## Problem description
For this exercise, output every line of the data as it stands.

[Stored items]
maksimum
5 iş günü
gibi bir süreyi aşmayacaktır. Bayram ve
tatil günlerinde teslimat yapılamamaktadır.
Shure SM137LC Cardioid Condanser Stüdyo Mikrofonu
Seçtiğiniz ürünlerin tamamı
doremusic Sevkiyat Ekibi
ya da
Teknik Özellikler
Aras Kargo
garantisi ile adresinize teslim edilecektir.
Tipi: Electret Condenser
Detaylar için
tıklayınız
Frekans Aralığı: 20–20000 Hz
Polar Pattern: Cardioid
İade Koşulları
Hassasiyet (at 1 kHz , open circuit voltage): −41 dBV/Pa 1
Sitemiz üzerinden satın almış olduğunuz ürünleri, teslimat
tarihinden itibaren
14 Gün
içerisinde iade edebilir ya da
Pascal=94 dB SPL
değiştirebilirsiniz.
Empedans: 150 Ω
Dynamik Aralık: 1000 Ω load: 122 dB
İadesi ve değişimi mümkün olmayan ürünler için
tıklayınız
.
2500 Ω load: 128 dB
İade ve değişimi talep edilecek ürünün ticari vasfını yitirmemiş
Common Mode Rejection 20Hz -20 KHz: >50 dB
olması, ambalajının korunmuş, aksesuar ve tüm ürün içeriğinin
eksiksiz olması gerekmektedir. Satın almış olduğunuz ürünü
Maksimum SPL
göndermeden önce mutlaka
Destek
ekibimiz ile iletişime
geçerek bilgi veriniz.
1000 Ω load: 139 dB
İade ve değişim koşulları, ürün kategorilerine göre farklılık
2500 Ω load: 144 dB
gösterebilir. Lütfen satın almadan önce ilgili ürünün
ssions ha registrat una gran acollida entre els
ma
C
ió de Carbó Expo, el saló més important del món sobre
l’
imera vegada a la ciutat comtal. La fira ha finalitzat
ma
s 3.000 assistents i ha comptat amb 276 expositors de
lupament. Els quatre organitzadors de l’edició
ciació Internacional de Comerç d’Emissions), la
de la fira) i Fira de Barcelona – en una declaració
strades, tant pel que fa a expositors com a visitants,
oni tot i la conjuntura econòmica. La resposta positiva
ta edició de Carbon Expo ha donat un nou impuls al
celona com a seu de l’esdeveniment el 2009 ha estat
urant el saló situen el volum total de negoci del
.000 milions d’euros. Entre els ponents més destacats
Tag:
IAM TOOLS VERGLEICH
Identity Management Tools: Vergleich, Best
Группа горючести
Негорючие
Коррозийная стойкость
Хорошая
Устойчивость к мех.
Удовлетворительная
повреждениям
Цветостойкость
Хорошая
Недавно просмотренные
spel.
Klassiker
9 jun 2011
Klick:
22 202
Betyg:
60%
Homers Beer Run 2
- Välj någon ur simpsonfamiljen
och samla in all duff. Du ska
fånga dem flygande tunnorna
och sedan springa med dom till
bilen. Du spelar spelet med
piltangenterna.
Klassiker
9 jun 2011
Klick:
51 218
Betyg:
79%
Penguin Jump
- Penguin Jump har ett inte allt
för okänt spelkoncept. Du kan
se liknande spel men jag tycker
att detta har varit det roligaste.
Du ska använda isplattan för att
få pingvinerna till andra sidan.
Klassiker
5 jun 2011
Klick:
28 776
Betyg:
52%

## Answer to this task
maksimum
5 iş günü
gibi bir süreyi aşmayacaktır. Bayram ve
tatil günlerinde teslimat yapılamamaktadır.
Shure SM137LC Cardioid Condanser Stüdyo Mikrofonu
Seçtiğiniz ürünlerin tamamı
doremusic Sevkiyat Ekibi
ya da
Teknik Özellikler
Aras Kargo
garantisi ile adresinize teslim edilecektir.
Tipi: Electret Condenser
Detaylar için
tıklayınız
Frekans Aralığı: 20–20000 Hz
Polar Pattern: Cardioid
İade Koşulları
Hassasiyet (at 1 kHz , open circuit voltage): −41 dBV/Pa 1
Sitemiz üzerinden satın almış olduğunuz ürünleri, teslimat
tarihinden itibaren
14 Gün
içerisinde iade edebilir ya da
Pascal=94 dB SPL
değiştirebilirsiniz.
Empedans: 150 Ω
Dynamik Aralık: 1000 Ω load: 122 dB
İadesi ve değişimi mümkün olmayan ürünler için
tıklayınız
.
2500 Ω load: 128 dB
İade ve değişimi talep edilecek ürünün ticari vasfını yitirmemiş
Common Mode Rejection 20Hz -20 KHz: >50 dB
olması, ambalajının korunmuş, aksesuar ve tüm ürün içeriğinin
eksiksiz olması gerekmektedir. Satın almış olduğunuz ürünü
Maksimum SPL
göndermeden önce mutlaka
Destek
ekibimiz ile iletişime
geçerek bilgi veriniz.
1000 Ω load: 139 dB
İade ve değişim koşulları, ürün kategorilerine göre farklılık
2500 Ω load: 144 dB
gösterebilir. Lütfen satın almadan önce ilgili ürünün
ssions ha registrat una gran acollida entre els
ma
C
ió de Carbó Expo, el saló més important del món sobre
l’
imera vegada a la ciutat comtal. La fira ha finalitzat
ma
s 3.000 assistents i ha comptat amb 276 expositors de
lupament. Els quatre organitzadors de l’edició
ciació Internacional de Comerç d’Emissions), la
de la fira) i Fira de Barcelona – en una declaració
strades, tant pel que fa a expositors com a visitants,
oni tot i la conjuntura econòmica. La resposta positiva
ta edició de Carbon Expo ha donat un nou impuls al
celona com a seu de l’esdeveniment el 2009 ha estat
urant el saló situen el volum total de negoci del
.000 milions d’euros. Entre els ponents més destacats
Tag:
IAM TOOLS VERGLEICH
Identity Management Tools: Vergleich, Best
Группа горючести
Негорючие
Коррозийная стойкость
Хорошая
Устойчивость к мех.
Удовлетворительная
повреждениям
Цветостойкость
Хорошая
Недавно просмотренные
spel.
Klassiker
9 jun 2011
Klick:
22 202
Betyg:
60%
Homers Beer Run 2
- Välj någon ur simpsonfamiljen
och samla in all duff. Du ska
fånga dem flygande tunnorna
och sedan springa med dom till
bilen. Du spelar spelet med
piltangenterna.
Klassiker
9 jun 2011
Klick:
51 218
Betyg:
79%
Penguin Jump
- Penguin Jump har ett inte allt
för okänt spelkoncept. Du kan
se liknande spel men jag tycker
att detta har varit det roligaste.
Du ska använda isplattan för att
få pingvinerna till andra sidan.
Klassiker
5 jun 2011
Klick:
28 776
Betyg:
52%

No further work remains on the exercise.